Pension Plans’ Investments Perform Well in 2020 Despite Market Turmoil
Investment returns are an important part of the ability of pension plans, including the Directors Guild of America-Producer Basic and Supplemental Pension Plans, to pay promised benefits. Surprisingly, and contrary to early and mid-year forecasts, the Plans’ investments ended 2020 very well, despite the COVID-19 pandemic—enough for the Board of Trustees to approve a 13th check for retirees and beneficiaries in the Basic Plan.
During the first months of 2020, as the world became increasingly aware of COVID-19, investment returns across all asset classes predictably reflected the economic stress of worldwide business lockdowns and rapid job losses. As Congress and the Federal Reserve began providing fiscal and monetary support, asset prices began to stabilize, and bonds began to recover.
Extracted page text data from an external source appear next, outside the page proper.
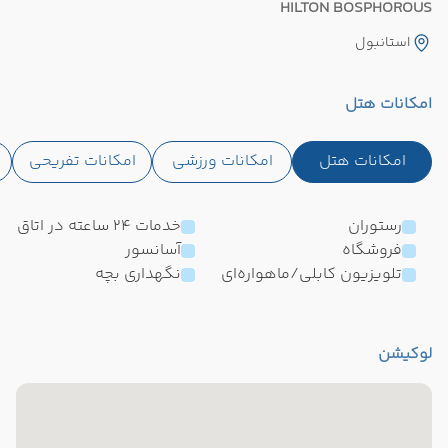
HILTON BOSPHOROUS
استانبول
امکانات هتل
امکانات هتل
امکانات ورزشی
امکانات تفریحی
رستوران
خدمات 24 ساعته در اتاق
فروشگاه
آسانسور
تلویزیون کابلی/ماهواره‌ای
نگهداری بچه
لوکیشن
During the last quarter of 2020, increased economic activity, the prospect of an effective vaccine program and government stimulus brought significant asset price recovery. The result: Significant 4th quarter price appreciation across several asset classes, resulting in total year-end returns of 12.4% for the Basic Plan, and 11.5% for the Supplemental Plan, which has a lower risk profile due to its shorter investment horizon as compared to the Basic Plan.
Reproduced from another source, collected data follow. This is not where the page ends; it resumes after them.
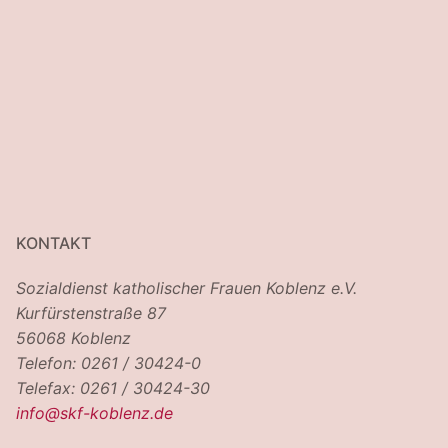
KONTAKT
Sozialdienst katholischer Frauen Koblenz e.V.
Kurfürstenstraße 87
56068 Koblenz
Telefon: 0261 / 30424-0
Telefax: 0261 / 30424-30
info@skf-koblenz.de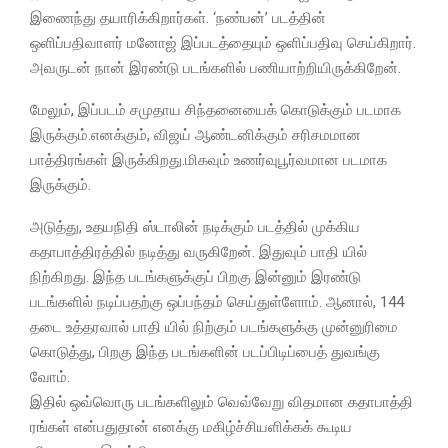
இணைந்து தயாரிக்கிறார்கள். ‘நண்பன்’ படத்தின்
ஒளிப்பதிவாளர் மனோஜ் இப்படத்தையும் ஒளிப்பதிவு செய்கிறார்.
அவருடன் நான் இரண்டு படங்களில் பணியாற்றியிருக்கிறேன்.
மேலும், இப்படம் சமுதாய சிந்தனையைக் கொடுக்கும் படமாக
இருக்கும்.எனக்கும், விஜய் ஆண்டனிக்கும் சரிசமமான
பாத்திரங்கள் இருக்கிறது.மிகவும் உணர்வுபூர்வமான படமாக
இருக்கும்.
அடுத்து, உதயநிதி ஸ்டாலின் நடிக்கும் படத்தில் முக்கிய
கதாபாத்திரத்தில் நடித்து வருகிறேன். இதுவும் பாதி யில்
நிற்கிறது. இந்த படங்களுக்குப் பிறகு இன்னும் இரண்டு
படங்களில் நடிப்பதற்கு ஒப்பந்தம் செய்துள்ளோம். ஆனால், 144
தடை உத்தரவால் பாதி யில் நிற்கும் படங்களுக்கு முன்னுரிமை
கொடுத்து, பிறகு இந்த படங்களின் படப்பிடிப்பைத் துவங்கு
வோம்.
இதில் ஒவ்வொரு படங்களிலும் வெவ்வேறு விதமான கதாபாத்தி
ரங்கள் என்பதுதான் எனக்கு மகிழ்ச்சியளிக்கக் கூடிய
The Basic and Supplemental Plans’ investment strategies are designed for longevity and stability, so that the Plans are better positioned to persevere extreme market changes like those experienced in 2020. While this does not guarantee future performance, the Basic and Supplemental Plans’ ability to withstand 2020’s volatility is attributable in part to the continued oversight and thoughtful planning by the Finance Committee of the Board of Trustees, pension consultants and investment managers.